The sacristan jerked at his little bell like a lunatic. It swung from
a pole beside the altar. These urgent peals were quite unnecessary,
since the congregation of old men, women, and children had long since
collected for Mass. But still, jerked fanatically by the sacristan,
the little bell pealed on and on, far and away across their heads, as
though not only Turkish infantry, but land and sea, had been called to
witness that this was the hour of death for a Christian people.

 

 

From a cord strung between poles right and left on the top step of
the altar, the curtain strung on rings hung down, waiting to be drawn
before the priest, as it is in the Armenian rite at the Consecration,
when he is hidden from the eyes of the faithful.

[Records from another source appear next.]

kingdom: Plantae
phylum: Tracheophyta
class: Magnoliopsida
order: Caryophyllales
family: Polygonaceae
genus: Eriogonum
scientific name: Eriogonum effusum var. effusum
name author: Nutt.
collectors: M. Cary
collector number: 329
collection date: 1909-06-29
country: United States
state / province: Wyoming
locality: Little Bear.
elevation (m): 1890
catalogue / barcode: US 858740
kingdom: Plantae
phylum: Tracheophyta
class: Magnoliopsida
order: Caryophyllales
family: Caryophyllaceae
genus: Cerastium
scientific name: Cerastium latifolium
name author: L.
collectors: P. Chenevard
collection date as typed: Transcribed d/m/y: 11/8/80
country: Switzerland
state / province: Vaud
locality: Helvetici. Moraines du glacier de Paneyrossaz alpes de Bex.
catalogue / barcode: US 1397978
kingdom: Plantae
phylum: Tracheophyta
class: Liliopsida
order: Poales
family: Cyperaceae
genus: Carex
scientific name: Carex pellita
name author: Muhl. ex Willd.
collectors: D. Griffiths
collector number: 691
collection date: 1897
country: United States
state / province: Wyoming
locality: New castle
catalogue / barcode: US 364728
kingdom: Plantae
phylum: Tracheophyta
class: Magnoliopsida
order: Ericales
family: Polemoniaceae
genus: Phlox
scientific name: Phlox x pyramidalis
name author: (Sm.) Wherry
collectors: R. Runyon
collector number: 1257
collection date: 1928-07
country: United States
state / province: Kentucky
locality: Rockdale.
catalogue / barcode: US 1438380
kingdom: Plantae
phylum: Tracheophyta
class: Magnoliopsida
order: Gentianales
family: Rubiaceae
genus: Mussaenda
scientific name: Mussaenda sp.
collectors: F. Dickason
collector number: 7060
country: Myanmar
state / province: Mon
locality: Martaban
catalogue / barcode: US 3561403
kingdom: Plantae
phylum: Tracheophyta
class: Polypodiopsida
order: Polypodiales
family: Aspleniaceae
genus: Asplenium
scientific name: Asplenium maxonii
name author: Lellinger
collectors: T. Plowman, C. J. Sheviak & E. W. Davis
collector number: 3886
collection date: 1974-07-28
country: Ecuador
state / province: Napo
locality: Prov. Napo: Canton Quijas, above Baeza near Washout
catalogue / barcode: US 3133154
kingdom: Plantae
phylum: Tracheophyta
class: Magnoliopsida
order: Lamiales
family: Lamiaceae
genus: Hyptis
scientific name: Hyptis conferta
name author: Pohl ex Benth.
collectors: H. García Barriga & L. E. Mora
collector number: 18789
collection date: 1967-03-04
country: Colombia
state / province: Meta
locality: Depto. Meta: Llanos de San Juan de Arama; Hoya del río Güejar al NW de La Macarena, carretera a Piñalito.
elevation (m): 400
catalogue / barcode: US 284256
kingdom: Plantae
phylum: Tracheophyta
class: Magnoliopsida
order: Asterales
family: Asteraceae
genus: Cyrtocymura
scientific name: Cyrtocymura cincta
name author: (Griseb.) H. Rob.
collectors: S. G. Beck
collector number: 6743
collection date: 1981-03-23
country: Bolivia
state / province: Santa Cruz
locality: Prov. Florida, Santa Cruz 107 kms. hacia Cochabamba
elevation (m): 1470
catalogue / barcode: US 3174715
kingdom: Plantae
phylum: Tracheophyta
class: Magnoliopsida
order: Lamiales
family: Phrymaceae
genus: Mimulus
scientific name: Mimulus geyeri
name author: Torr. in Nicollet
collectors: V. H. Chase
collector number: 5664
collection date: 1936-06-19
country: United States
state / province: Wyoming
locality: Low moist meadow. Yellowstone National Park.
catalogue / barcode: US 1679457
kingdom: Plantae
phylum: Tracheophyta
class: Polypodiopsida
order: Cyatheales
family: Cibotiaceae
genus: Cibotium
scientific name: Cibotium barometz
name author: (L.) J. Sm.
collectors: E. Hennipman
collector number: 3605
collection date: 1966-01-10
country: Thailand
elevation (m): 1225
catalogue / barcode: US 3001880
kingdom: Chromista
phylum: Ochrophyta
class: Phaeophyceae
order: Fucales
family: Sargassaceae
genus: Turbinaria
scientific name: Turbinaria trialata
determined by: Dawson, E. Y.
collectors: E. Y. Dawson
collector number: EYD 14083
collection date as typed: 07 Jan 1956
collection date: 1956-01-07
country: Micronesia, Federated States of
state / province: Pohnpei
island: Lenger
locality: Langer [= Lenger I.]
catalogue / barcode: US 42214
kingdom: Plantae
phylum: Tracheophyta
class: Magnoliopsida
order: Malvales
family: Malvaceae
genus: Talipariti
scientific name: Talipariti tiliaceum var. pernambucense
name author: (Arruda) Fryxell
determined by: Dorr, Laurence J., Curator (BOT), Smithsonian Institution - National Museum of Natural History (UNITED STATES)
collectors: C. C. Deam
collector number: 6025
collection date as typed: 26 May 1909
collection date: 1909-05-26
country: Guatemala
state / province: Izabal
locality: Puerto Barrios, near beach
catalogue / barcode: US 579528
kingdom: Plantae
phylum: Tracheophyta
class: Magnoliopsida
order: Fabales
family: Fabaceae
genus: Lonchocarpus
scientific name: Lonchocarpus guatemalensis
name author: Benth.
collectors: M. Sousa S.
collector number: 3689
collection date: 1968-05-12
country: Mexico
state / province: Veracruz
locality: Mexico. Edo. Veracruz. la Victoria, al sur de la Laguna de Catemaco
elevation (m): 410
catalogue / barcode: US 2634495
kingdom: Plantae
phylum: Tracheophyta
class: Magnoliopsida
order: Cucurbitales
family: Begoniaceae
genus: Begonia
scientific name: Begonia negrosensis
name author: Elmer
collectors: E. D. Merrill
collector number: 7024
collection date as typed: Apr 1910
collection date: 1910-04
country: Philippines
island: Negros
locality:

The heavy fabric of
this curtain kept being blown against the altar. Between the gusts long,
anxious stillness. Shot could be heard from the North Saddle.

 

 

Ter Haigasun, in his presbytery hut, next door to the government barrack,
had long been vested for this Mass. The singers and deacons who were to
serve it had waited some time around the door for him. Yet a deep uneasiness
still prevented his coming forth to ascend the altar. What was this?
His heart, which as a rule was not perturbed, thumped against his priestly
robes. Did he fear the unknown, which was now so close?

 

 

Did he doubt if he had acted rightly in deciding to call directly on the
people at this moment of their dying need? Ter Haigasun's lids fell heavily
over his eyes. He saw himself alone among the dead, in his stiff Mass robes.
Horrible as it was, he had always known he would be the last of them.
His heart had begun to beat more evenly. But in exchange he was filled with
the indescribable sense of mortality, a surer expectation of death than he
had known in the worst minutes of battle.